TASK DESCRIPTION
Reproduce the passage on Columbus, Indiana and what capitalists do, word for word and in full.

┌─ DOCUMENT TEXT

I often invoke Columbus, Indiana in my lectures.

One reason is to suggest to my students that they might shed their prejudices about Indiana and explore some of what the state has to offer—instead of staying on campus and complaining there’s nothing to do except attend football games.

The other reason is to encourage them to question what it is that capitalists actually do. When I ask them, the usual response—consistent with the neoclassical theory that has been presented to them as the only economic theory worth considering—is: “capitalists maximize profits.” (That’s equivalent to the neoclassical rule concerning consumers, that they “maximize utility.”)*

Well, no: capitalists do lots of different things. They do make profits (at least sometimes, but over what timeframe are they supposedly maximizing those profits?). But they don’t follow any single rule. They also seek to grow their enterprises and destroy the competition and maintain good public relations and buy government officials and reward their CEOs and squeeze workers and lower costs and build factories that collapse and. . .well, you get the idea. In other words, they appropriate and distribute surplus-value in all kinds of ways depending on the particular conditions and struggles that take place over the shape and direction of their enterprises.

And Cummins Engine Company is a good example, since it has distributed a good chunk of the surplus it’s managed to appropriate over the years to subsidize the design of gems by a litany of important American architects: I. M. Pei, Harry Weese, Robert A. M. Stern, Richard Meier, Kevin Roche, Robert Venturi, Cesar Pelli and others. In Columbus, Indiana of all places!

└─
┌─ DATA FOR ANALYSIS

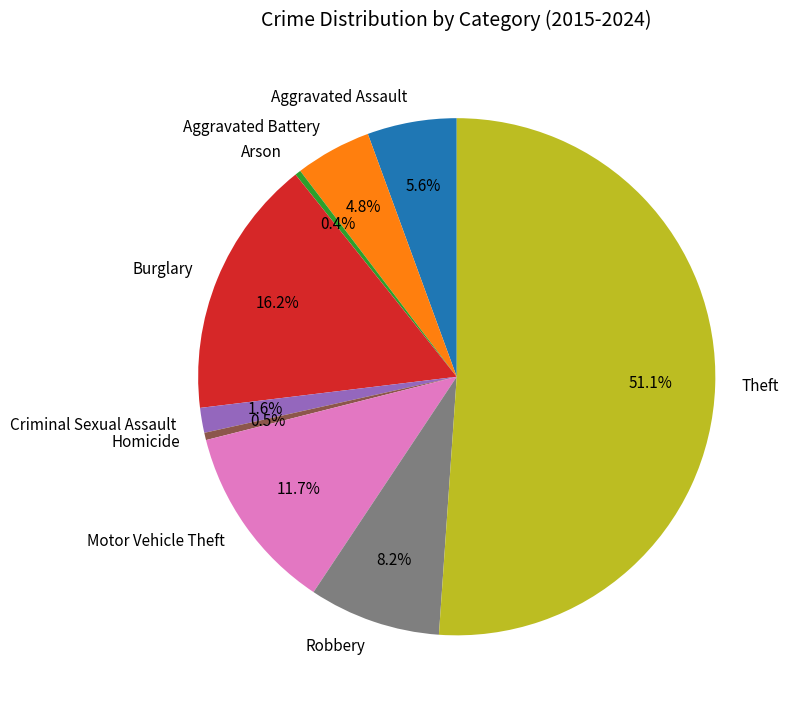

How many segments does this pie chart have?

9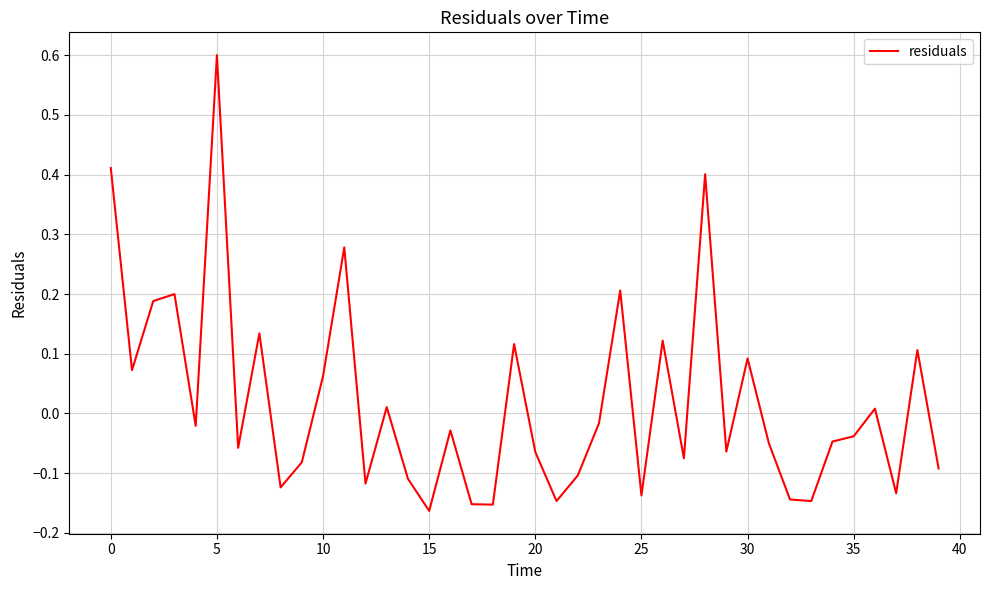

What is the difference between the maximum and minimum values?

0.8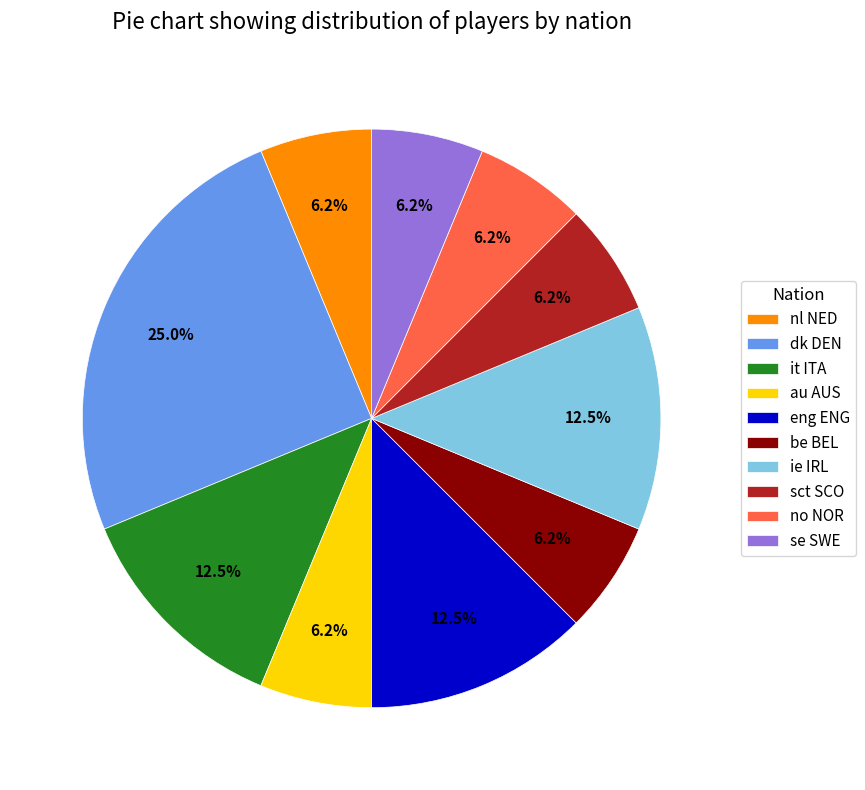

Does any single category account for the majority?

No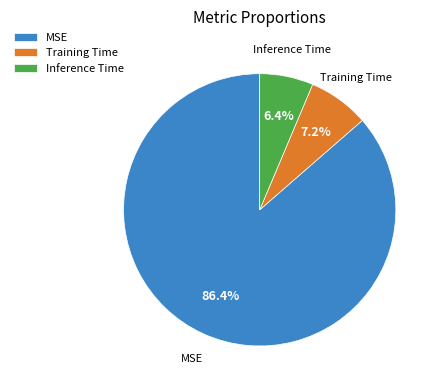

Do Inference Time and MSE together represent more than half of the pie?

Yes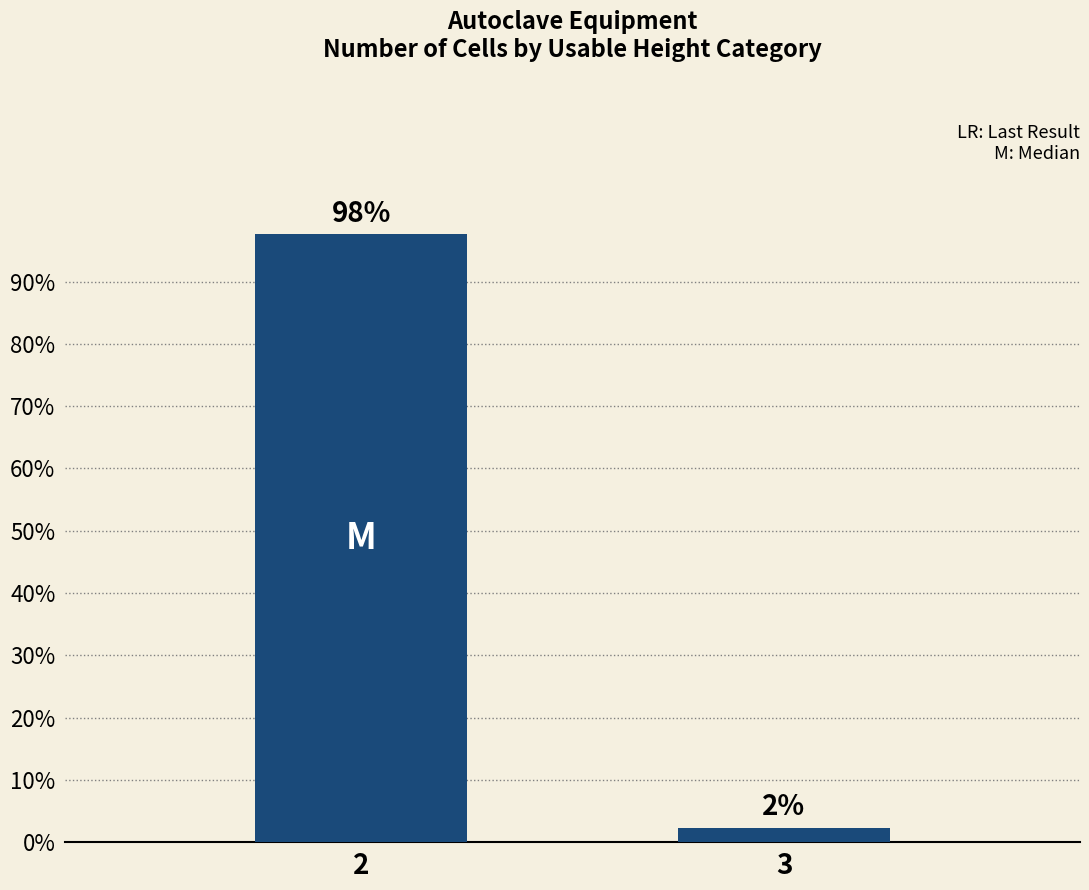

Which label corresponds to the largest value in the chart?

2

└─
┌─ DATA FOR ANALYSIS

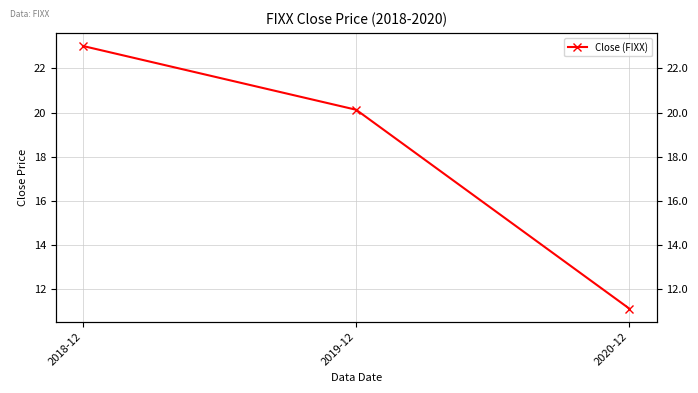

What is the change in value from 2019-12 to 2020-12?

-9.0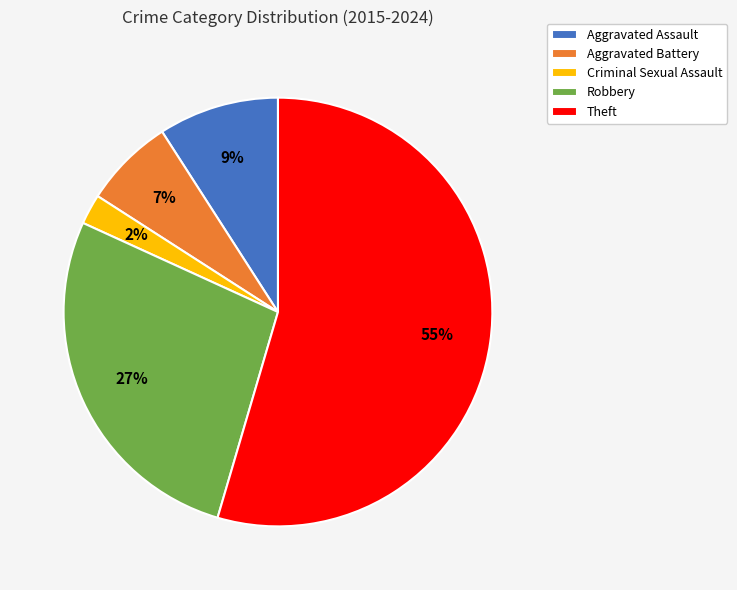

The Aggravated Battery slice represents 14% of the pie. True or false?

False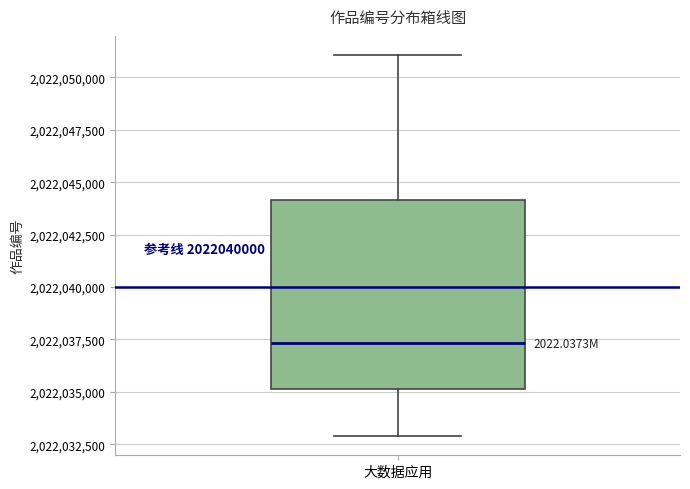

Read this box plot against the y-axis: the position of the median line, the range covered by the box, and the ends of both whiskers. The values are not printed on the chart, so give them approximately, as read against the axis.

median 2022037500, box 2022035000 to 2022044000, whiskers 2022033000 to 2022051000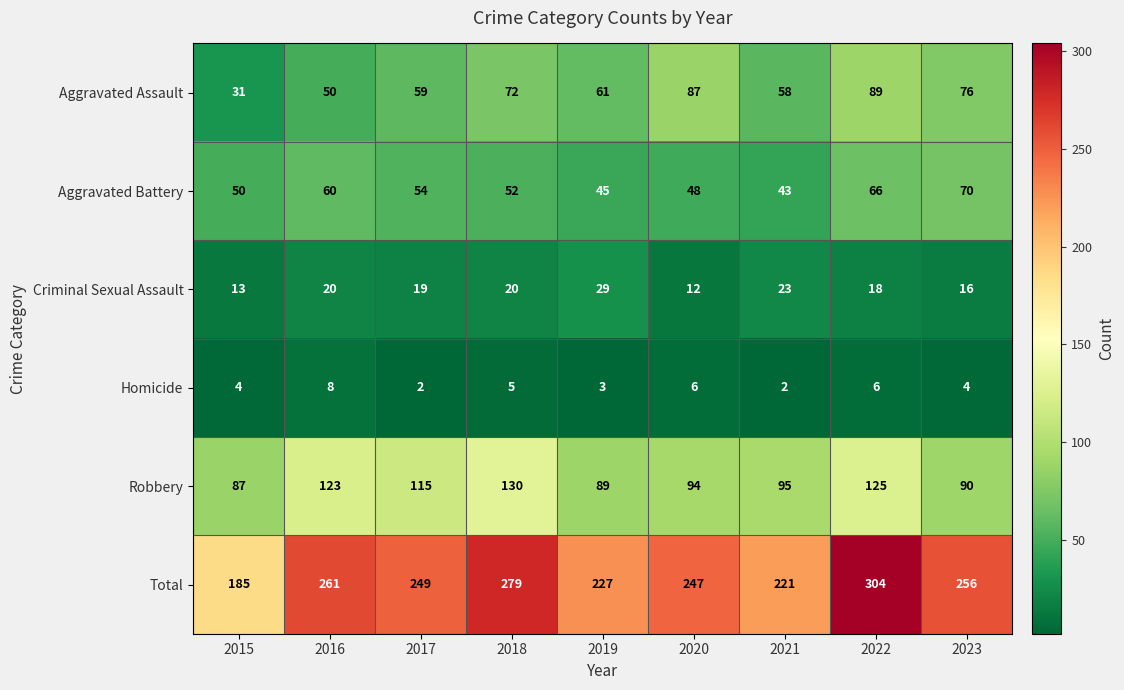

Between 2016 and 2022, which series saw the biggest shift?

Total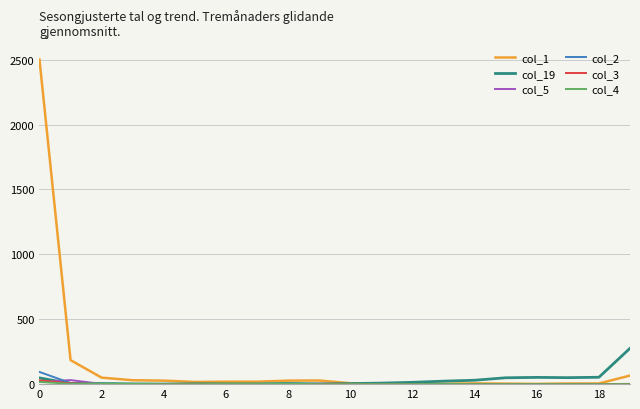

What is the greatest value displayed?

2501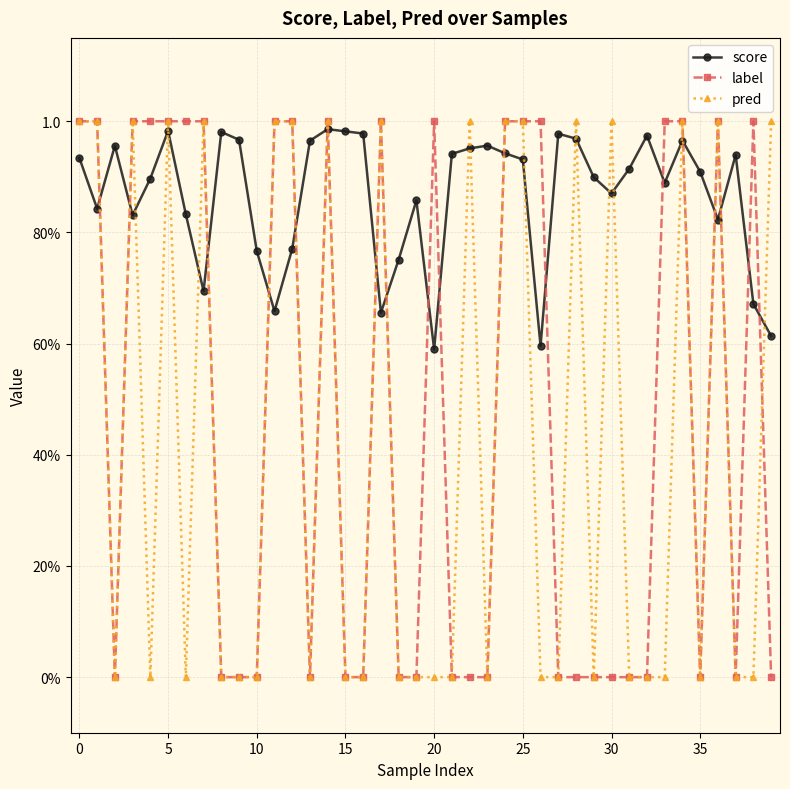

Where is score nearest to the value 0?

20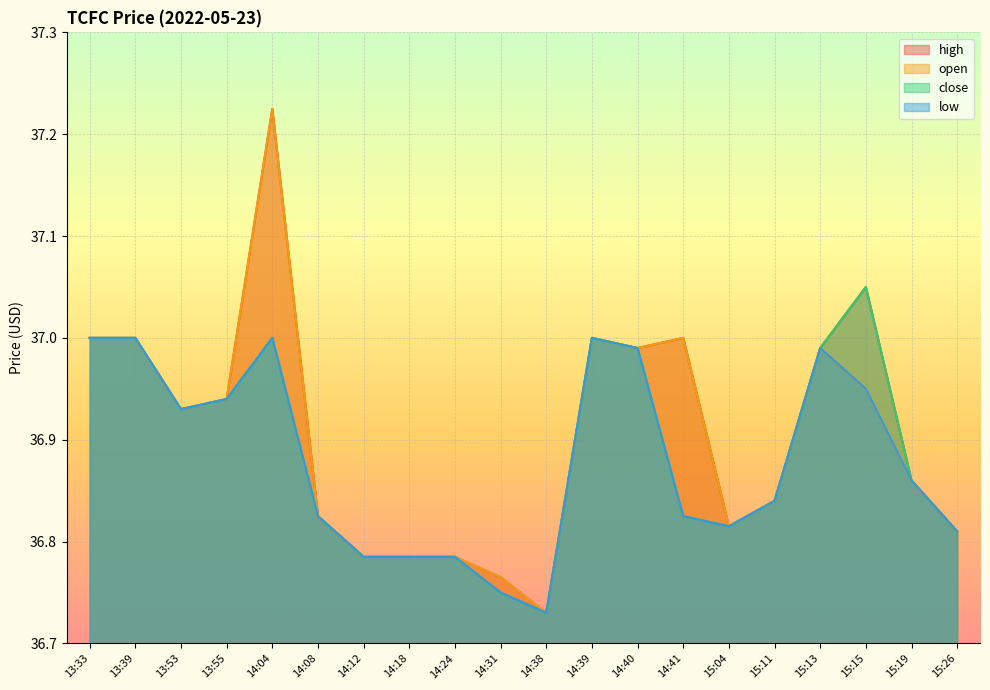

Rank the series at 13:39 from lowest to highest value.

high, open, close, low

└─

RESULT OF THE TASK
I often invoke Columbus, Indiana in my lectures.

One reason is to suggest to my students that they might shed their prejudices about Indiana and explore some of what the state has to offer—instead of staying on campus and complaining there’s nothing to do except attend football games.

The other reason is to encourage them to question what it is that capitalists actually do. When I ask them, the usual response—consistent with the neoclassical theory that has been presented to them as the only economic theory worth considering—is: “capitalists maximize profits.” (That’s equivalent to the neoclassical rule concerning consumers, that they “maximize utility.”)*

Well, no: capitalists do lots of different things. They do make profits (at least sometimes, but over what timeframe are they supposedly maximizing those profits?). But they don’t follow any single rule. They also seek to grow their enterprises and destroy the competition and maintain good public relations and buy government officials and reward their CEOs and squeeze workers and lower costs and build factories that collapse and. . .well, you get the idea. In other words, they appropriate and distribute surplus-value in all kinds of ways depending on the particular conditions and struggles that take place over the shape and direction of their enterprises.

And Cummins Engine Company is a good example, since it has distributed a good chunk of the surplus it’s managed to appropriate over the years to subsidize the design of gems by a litany of important American architects: I. M. Pei, Harry Weese, Robert A. M. Stern, Richard Meier, Kevin Roche, Robert Venturi, Cesar Pelli and others. In Columbus, Indiana of all places!